Monday, July 20, 2015

The Tourist's Perspective

Travel is fatal to prejudice, bigotry, and narrow-mindedness, and many of our people need it sorely on these accounts. Broad, wholesome, charitable views of men and things cannot be acquired by vegetating in one little corner of the earth all one’s lifetime.
--Mark Twain
Something I've been thinking about is how regular, routine life is a constant business trip for most of us. Yet it doesn't have to be. When we are truly on a leisure vacation, we can let go and detach. At least that is what we should be able to do.

Some are better at it than others. Some travel with a sense of obligation to see the things they are supposed to see and an expectation that the world owes them something. Those with this attitude tend to be miserable whether on the holiday road or not. For them the answer to 'how much does it cost?' is always 'how much do you got?'

Others take a healthier perspective viewing travel as a quest for fun.

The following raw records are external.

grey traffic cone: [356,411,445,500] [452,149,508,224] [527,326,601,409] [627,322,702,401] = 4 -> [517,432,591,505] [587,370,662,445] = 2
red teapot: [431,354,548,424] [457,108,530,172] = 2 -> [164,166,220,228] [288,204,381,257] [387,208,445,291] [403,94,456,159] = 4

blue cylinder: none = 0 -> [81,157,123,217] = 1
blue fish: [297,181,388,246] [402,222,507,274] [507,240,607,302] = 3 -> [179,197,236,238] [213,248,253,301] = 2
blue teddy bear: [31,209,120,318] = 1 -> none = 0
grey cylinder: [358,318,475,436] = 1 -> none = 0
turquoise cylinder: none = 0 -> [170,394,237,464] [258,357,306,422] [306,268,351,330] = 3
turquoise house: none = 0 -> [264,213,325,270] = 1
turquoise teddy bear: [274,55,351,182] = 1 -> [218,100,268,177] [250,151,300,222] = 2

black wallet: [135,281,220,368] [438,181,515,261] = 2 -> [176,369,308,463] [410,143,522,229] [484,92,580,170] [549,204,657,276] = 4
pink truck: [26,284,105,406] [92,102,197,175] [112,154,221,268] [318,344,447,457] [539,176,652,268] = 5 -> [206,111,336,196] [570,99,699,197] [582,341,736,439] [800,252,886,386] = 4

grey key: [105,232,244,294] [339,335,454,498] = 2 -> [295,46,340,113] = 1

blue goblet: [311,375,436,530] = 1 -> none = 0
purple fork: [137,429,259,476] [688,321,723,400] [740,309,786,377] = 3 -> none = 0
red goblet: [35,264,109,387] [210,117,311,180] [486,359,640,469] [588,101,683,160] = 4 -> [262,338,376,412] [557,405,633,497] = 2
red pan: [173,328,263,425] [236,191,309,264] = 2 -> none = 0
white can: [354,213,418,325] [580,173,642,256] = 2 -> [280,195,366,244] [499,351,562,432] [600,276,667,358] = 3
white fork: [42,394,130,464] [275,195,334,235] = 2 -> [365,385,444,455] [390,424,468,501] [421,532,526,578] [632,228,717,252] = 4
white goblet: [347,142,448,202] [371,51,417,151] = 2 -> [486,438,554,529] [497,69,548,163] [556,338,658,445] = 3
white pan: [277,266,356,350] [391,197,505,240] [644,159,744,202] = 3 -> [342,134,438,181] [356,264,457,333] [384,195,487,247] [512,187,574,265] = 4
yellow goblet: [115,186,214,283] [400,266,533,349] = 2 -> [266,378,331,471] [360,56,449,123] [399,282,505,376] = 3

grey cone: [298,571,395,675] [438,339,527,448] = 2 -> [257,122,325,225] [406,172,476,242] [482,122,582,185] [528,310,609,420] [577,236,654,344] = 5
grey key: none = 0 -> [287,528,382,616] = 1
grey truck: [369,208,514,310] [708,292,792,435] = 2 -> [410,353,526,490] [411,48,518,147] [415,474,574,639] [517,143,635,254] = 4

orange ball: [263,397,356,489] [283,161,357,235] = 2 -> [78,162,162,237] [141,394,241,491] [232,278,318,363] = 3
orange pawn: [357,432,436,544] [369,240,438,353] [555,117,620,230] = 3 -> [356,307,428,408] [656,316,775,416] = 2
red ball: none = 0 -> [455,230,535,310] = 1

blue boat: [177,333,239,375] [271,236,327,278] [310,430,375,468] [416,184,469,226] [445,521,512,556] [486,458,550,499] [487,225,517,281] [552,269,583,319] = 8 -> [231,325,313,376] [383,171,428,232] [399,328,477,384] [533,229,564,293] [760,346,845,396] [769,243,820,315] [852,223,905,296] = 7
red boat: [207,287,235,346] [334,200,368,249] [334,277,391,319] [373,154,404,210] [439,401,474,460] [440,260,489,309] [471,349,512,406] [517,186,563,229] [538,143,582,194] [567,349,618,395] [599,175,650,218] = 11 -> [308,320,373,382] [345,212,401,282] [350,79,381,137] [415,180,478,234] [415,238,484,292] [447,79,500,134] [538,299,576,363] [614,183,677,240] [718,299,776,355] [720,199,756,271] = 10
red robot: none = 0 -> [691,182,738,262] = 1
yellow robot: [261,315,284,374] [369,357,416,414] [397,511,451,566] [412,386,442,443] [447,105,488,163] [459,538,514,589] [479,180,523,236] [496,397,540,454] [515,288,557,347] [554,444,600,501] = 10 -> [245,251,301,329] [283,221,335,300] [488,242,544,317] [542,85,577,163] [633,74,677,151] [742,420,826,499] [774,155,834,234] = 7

To unwind, explore, and grow--spiritually, mentally, physically. There is no reason to limit this quest and this mindset to the 10 days a year you sleep away from home. Sure the world can be hot and dangerous, but it is also amazingly rewarding.

I think taking on what I call the tourist's perspective opens up the world and frees one's mind. In that way anywhere we are becomes Disneyland for us. Chicago, for example, is a staged adventure set up for us, provided we don't live in Chicago or have significant ties to there. What I am suggesting is that we take that ethos and apply it to our constant travels through all of life. Chicago should be stunning to everyone including the most serious Chicagoan.

A good tourist is an observer who assumes the world is working fine without him; perhaps he can contribute and improve, but he treads lightly. When he sees something he doesn't understand, he first assumes it is correct and he is confused. He is a enthusiastic student and a reluctant teacher. The model is more like Anthony Bourdain rather than Christopher Columbus. Read this and understand that it is not just advice for how to see Europe--it is advice on how to see life.

In the tourist's mindset we don't take anything too seriously, we're more willing to compromise and roll with the punches, and we aren't possessive; of course, this may mean we don't take full ownership of our actions. Like anything, it can be taken too far. We cannot live life constantly under the credo 'What Happens In Vegas Stays In Vegas . . . and everywhere is Vegas'. But you have to have a credo, and something closer to the tourist's mindset should guide us at home and abroad. I say, go for it!